CHALLENGE 1:
Please answer these questions about the xenolith passage:
(a) In what year did Bridge describe the xenoliths in the Riley County kimberlites?
(b) Roughly what percentage of all the xenoliths in the kimberlites are accidental xenoliths of sedimentary rock?
(c) How thick is the cover of Paleozoic and younger sedimentary rocks above the Precambrian basement rocks?

DOCUMENT SECTION:
Types and Abundance of Xenoliths

The xenoliths present in the Riley County kimberlites have been briefly described by Bridge (1953), Brookins (1969a, 1970h) and more recently by Woods (1970) and Brookins and Woods (1970a).

Accidental xenoliths of Paleozoic sedimentary country rock are common in the Stockdale, Leonardville, Bala, and Winkler kimberlites. These xenoliths consist of shales, limestones, and cherts which show various degrees of alteration from unaltered material to highly serpentinized material. The xenoliths are typically angular, exhibit no preferred orientation (except locally) to the pipe geometry, and vary in size from a few millimeters maximum dimension to 30 cm maximum dimension; most are smaller than the maximum dimension of 10 cm. Much of this material was probably entrained in the kimberlite near the top of the 1.15-km-thick cover of Paleozoic and younger sedimentary rocks overlying the Precambrian basement rocks. These accidental xenoliths of sedimentary rocks account for approximately 85 percent of the total number of xenoliths found in the kimberlites.

CHALLENGE 2: In the specimen records, switch "collection date" to "date collected" and leave everything else unchanged. Give only the lines that begin with the line containing "class: Magnoliopsida" and run through the line containing "state / province: Oaxaca".

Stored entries
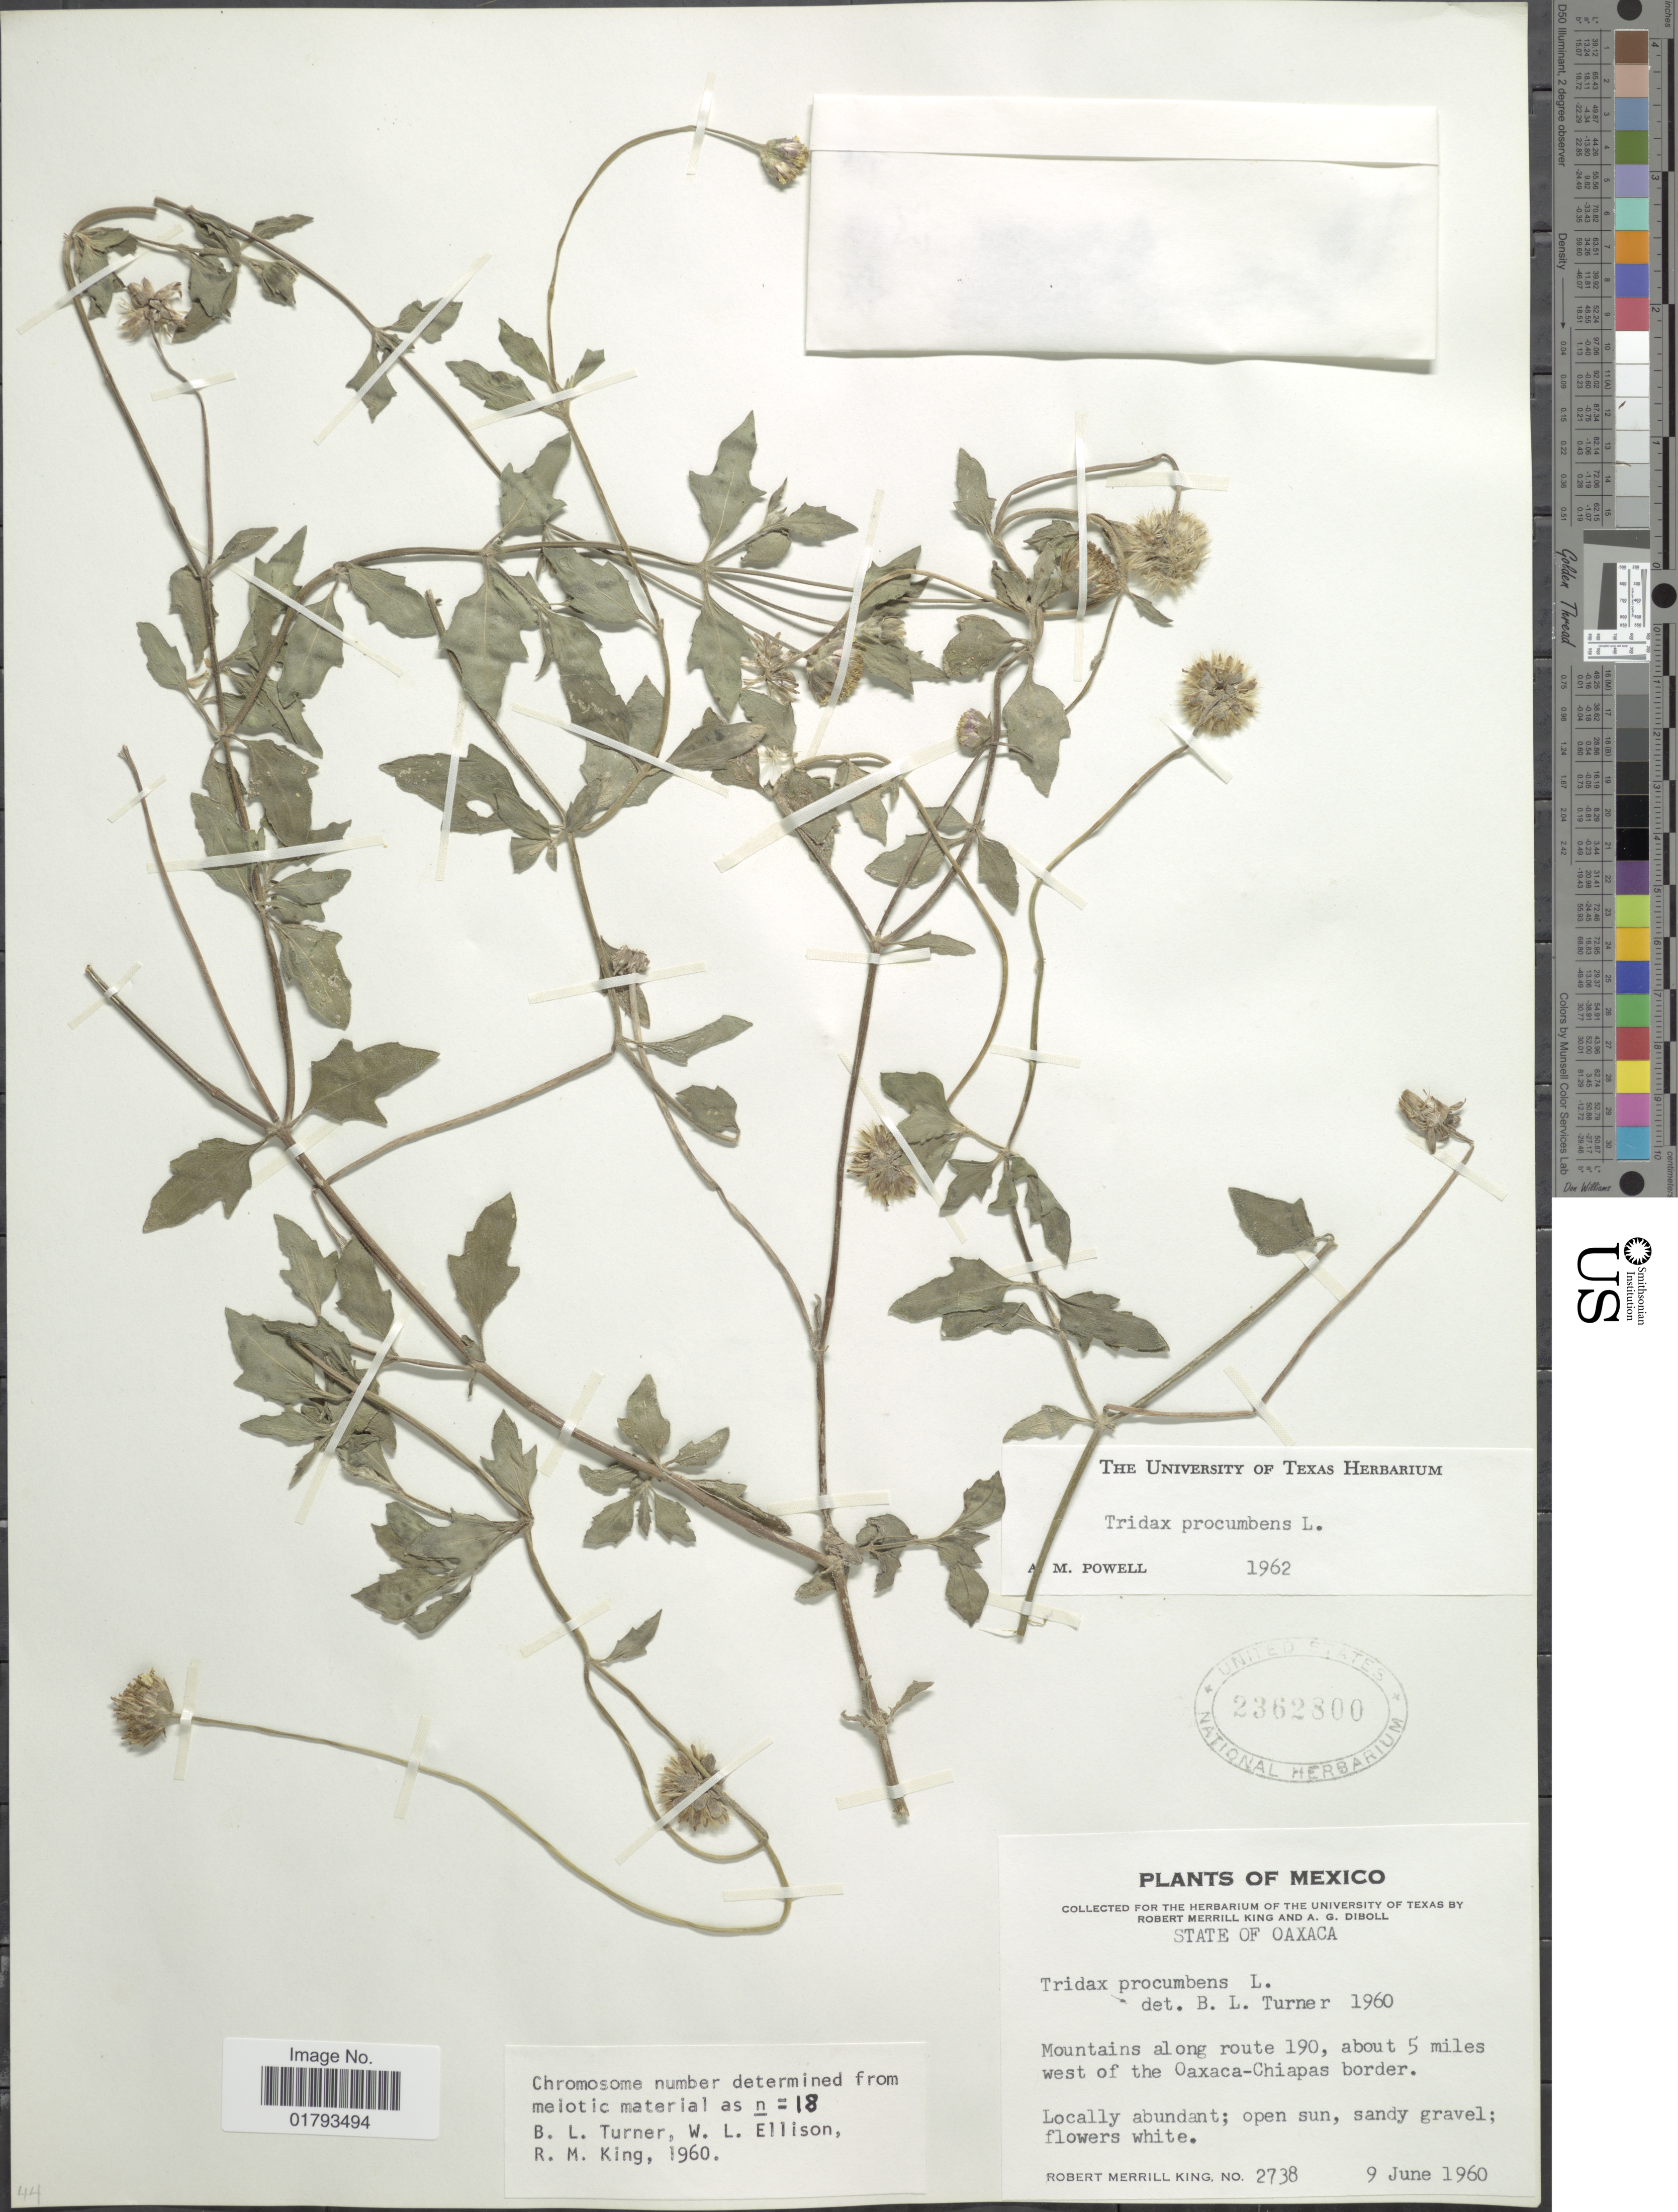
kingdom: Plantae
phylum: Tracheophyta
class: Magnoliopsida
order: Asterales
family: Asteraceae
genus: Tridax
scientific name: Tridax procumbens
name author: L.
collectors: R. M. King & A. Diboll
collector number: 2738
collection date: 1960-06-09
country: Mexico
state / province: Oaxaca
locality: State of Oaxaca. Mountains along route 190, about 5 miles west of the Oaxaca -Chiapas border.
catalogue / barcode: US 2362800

EXERCISE ANSWER 1:
(a) 1953
(b) Approximately 85 percent
(c) 1.15 km

EXERCISE ANSWER 2:
class: Magnoliopsida
order: Asterales
family: Asteraceae
genus: Tridax
scientific name: Tridax procumbens
name author: L.
collectors: R. M. King & A. Diboll
collector number: 2738
date collected: 1960-06-09
country: Mexico
state / province: Oaxaca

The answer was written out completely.